■ **ACTIVITY**
Wherever "shoulder" appears in a line of the listing, that line should be returned.

■ **ENTRIES SUPPLIED**
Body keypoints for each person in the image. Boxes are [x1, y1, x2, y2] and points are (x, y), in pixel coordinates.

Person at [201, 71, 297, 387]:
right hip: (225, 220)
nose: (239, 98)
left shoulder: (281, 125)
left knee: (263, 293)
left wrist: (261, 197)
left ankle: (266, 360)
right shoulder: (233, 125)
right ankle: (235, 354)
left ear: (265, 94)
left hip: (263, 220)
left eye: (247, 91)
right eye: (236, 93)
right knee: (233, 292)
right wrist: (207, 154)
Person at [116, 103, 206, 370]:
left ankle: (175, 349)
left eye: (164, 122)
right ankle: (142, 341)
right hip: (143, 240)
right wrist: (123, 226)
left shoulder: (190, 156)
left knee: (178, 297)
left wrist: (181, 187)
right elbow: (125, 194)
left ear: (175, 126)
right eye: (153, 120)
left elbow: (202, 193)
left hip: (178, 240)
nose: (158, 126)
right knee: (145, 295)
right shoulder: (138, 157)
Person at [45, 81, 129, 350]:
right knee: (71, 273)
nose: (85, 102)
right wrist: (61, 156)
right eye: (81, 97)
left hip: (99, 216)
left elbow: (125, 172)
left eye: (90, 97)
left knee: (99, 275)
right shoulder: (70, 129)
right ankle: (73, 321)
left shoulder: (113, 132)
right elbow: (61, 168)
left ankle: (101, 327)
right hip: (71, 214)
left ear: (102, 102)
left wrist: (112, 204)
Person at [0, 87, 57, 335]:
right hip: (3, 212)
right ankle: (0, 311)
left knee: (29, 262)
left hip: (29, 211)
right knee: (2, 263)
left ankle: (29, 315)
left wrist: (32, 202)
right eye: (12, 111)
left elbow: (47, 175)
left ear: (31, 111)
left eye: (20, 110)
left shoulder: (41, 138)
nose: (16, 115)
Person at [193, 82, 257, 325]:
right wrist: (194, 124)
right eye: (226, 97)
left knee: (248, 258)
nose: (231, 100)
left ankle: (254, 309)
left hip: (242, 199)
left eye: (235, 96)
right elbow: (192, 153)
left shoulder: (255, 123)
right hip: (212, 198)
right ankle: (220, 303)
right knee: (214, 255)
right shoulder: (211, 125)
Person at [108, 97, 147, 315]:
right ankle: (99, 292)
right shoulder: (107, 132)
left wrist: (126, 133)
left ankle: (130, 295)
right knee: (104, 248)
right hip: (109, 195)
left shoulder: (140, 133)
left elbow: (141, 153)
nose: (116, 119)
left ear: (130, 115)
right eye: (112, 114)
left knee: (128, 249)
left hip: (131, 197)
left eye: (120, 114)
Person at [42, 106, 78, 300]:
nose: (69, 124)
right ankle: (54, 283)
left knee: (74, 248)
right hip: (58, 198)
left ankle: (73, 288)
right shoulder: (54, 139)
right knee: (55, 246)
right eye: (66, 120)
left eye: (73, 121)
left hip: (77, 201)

■ **RESPONSE BOX**
left shoulder: (281, 125)
right shoulder: (233, 125)
left shoulder: (190, 156)
right shoulder: (138, 157)
right shoulder: (70, 129)
left shoulder: (113, 132)
left shoulder: (41, 138)
left shoulder: (255, 123)
right shoulder: (211, 125)
right shoulder: (107, 132)
left shoulder: (140, 133)
right shoulder: (54, 139)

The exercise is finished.